Prior to December 26, 1872, when the original note was renewed, the railroad company had not finally determined to treat the refusal of the banking company to surrender these bonds upon the order of its president, as a conversion. The question as to the rights of the two parties remained open, and Bevier, as the agent of the railroad company, was authorized to make terms of some kind with the banking company, and thereby to avert the proposed sale of the bonds, which had undoubtedly been pledged, and to prevent the institution of the threatened proceedings in the court of bankruptcy. It may be that Bevier exceeded his .authority in agreeing that the banking company should retain the possession of the unsold bonds theretofore in dispute, and sell them and apply the proceeds of sale to the payment of the renewal note, but if he did his action in this regard was ratified by Weir, the president of the railroad company. The *151contract with Bevier was consummated at the latest on the 25th of December, 1872. The banking company telegraphed to Weir, giving him full information, and asking whether or not he approved the arrangement. To this telegram he sent no immmediate reply except that he would write when he heard from Bevier. Within ten days at the utmost he was fully advised by Bevier of his action in the matter, and the old note which had been taken up under the new agreement was delivered to him.
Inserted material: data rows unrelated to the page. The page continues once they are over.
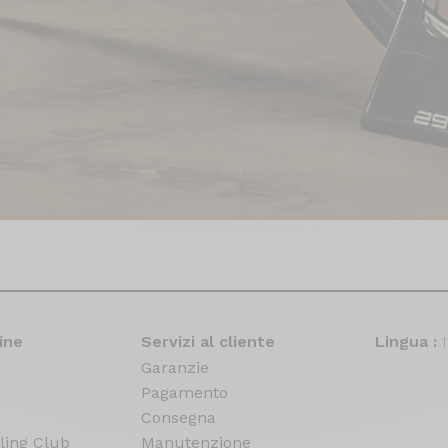
ine
Servizi al cliente
Lingua :
Garanzie
Pagamento
Consegna
ling Club
Manutenzione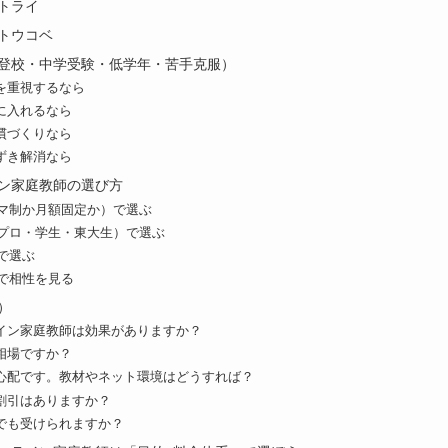
トライ
トウコベ
登校・中学受験・低学年・苦手克服）
を重視するなら
に入れるなら
慣づくりなら
ずき解消なら
ン家庭教師の選び方
コマ制か月額固定か）で選ぶ
（プロ・学生・東大生）で選ぶ
応で選ぶ
験で相性を見る
）
イン家庭教師は効果がありますか？
相場ですか？
心配です。教材やネット環境はどうすれば？
割引はありますか？
でも受けられますか？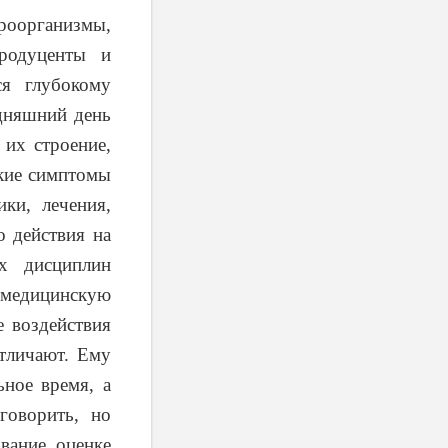
роорганизмы,
продуценты и
ся глубокому
одняшний день
 их строение,
ские симптомы
ки, лечения,
 действия на
х дисциплин
-медицинскую
 воздействия
отличают. Ему
ное время, а
говорить, но
вание оценке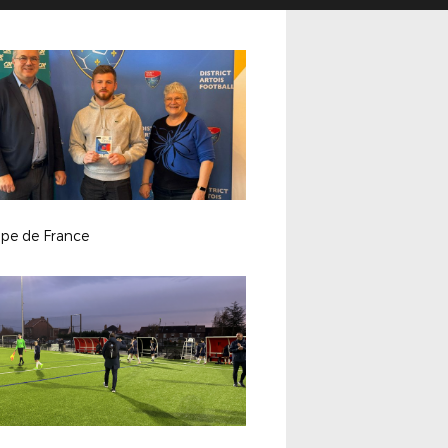
pe de France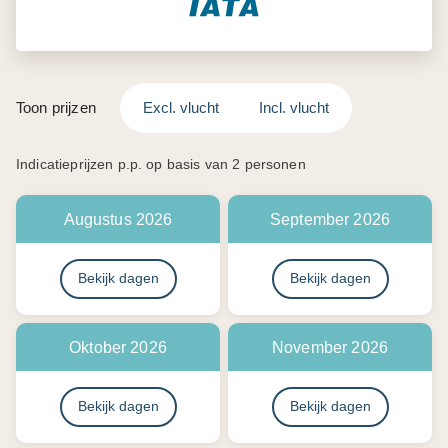
Toon prijzen
Excl. vlucht
Incl. vlucht
Indicatieprijzen p.p. op basis van 2 personen
Augustus 2026
September 2026
Bekijk dagen
Bekijk dagen
Oktober 2026
November 2026
Bekijk dagen
Bekijk dagen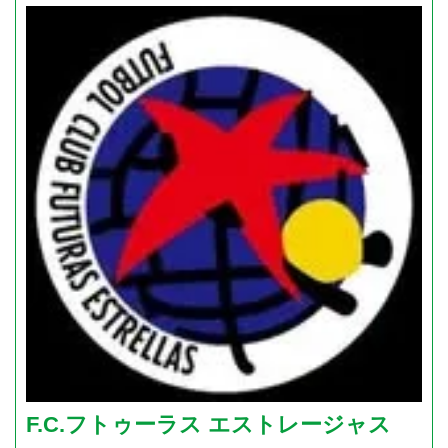
F.C.フトゥーラス エストレージャス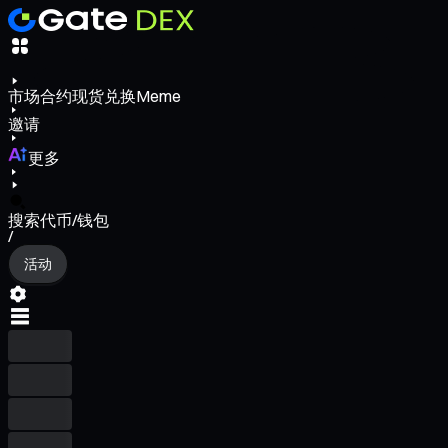
市场
合约
现货
兑换
Meme
邀请
更多
搜索代币/钱包
/
活动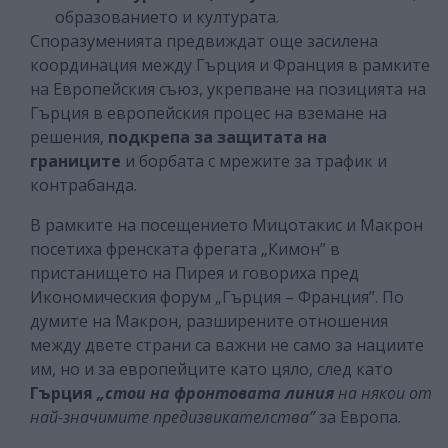
образованието и културата.
Споразуменията предвиждат още засилена
координация между Гърция и Франция в рамките
на Европейския съюз, укрепване на позицията на
Гърция в европейския процес на вземане на
решения,
подкрепа за защитата на
границите
и борбата с мрежите за трафик и
контрабанда.
В рамките на посещението Мицотакис и Макрон
посетиха френската фрегата „Кимон” в
пристанището на Пирея и говориха пред
Икономическия форум „Гърция – Франция”. По
думите на Макрон, разширените отношения
между двете страни са важни не само за нациите
им, но и за европейците като цяло, след като
Гърция
„стои на фронтовата линия
на някои от
най-значимите предизвикателства”
за Европа.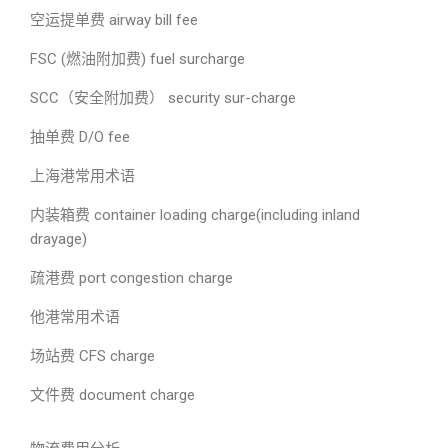
空运提单费 airway bill fee
FSC (燃油附加费) fuel surcharge
SCC（安全附加费） security sur-charge
抽单费 D/O fee
上海港常用术语
内装箱费 container loading charge(including inland
drayage)
疏港费 port congestion charge
他港常用术语
场站费 CFS charge
文件费 document charge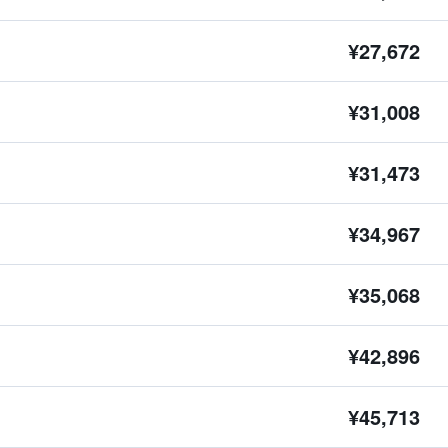
¥27,672
¥31,008
¥31,473
¥34,967
¥35,068
¥42,896
¥45,713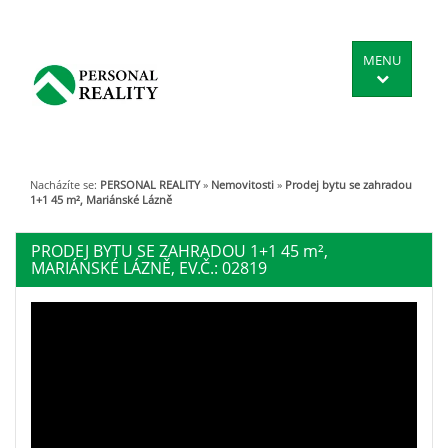
MENU
Nacházíte se:
PERSONAL REALITY
»
Nemovitosti
»
Prodej bytu se zahradou
1+1 45 m², Mariánské Lázně
PRODEJ BYTU SE ZAHRADOU 1+1 45
m²
,
MARIÁNSKÉ LÁZNĚ, EV.Č.: 02819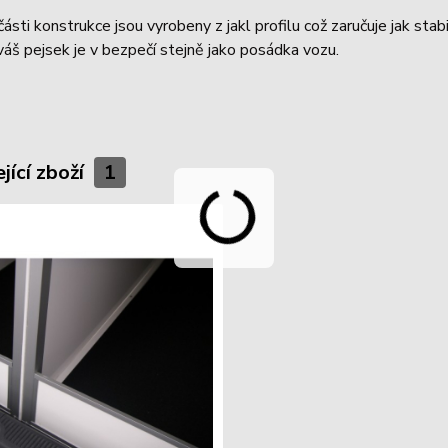
ásti konstrukce jsou vyrobeny z jakl profilu což zaručuje jak stab
 váš pejsek je v bezpečí stejně jako posádka vozu.
jící zboží
1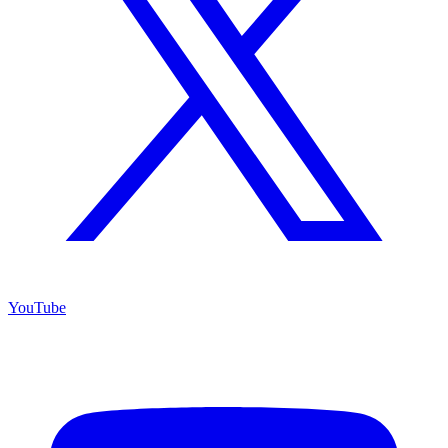
YouTube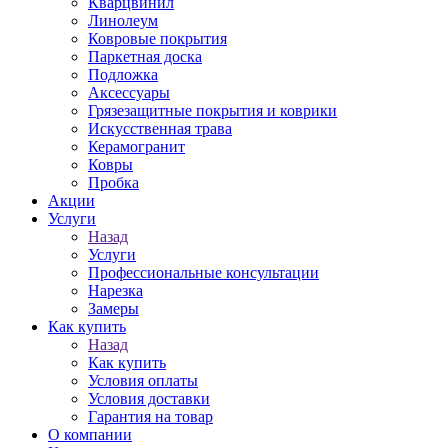
Кварцвинил
Линолеум
Ковровые покрытия
Паркетная доска
Подложка
Аксессуары
Грязезащитные покрытия и коврики
Искусственная трава
Керамогранит
Ковры
Пробка
Акции
Услуги
Назад
Услуги
Профессиональные консультации
Нарезка
Замеры
Как купить
Назад
Как купить
Условия оплаты
Условия доставки
Гарантия на товар
О компании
Bullitt, Bullitt & Harris, for appellant. Barnett & Noble, for appellee.

If he did not intend to ratify what Bevier had done, it was his imperative duty at once to notify the banking company of his determination. A principal with full knowledge of all the facts is bound at the earliest reasonable moment to disavow the unauthorized act of his agent; otherwise in a case where a third person may sustain loss the act will become his own. 1 Chitty on Contracts 291; 2 Kent’s Com. 216.

In this case the alleged unauthorized act of Bevier prevented the sale of the $22,000 of bonds which the banking company had advertised. It prevented the said banking company from instituting suit in the bankrupt court. It caused the company to rest upon the securities which were every day diminishing in their market value. With full knowledge of all these facts, Weir delayed disavow his agent’s acts until the 10th day of February, 1873. It is manifest that the delay was unreasonable. It is not explained. Under the circumstances of the case the banking company had the right to disregard the notice of disavowal and insist on having the contract of Bevier carried out.

The judgment of the chancellor is affirmed.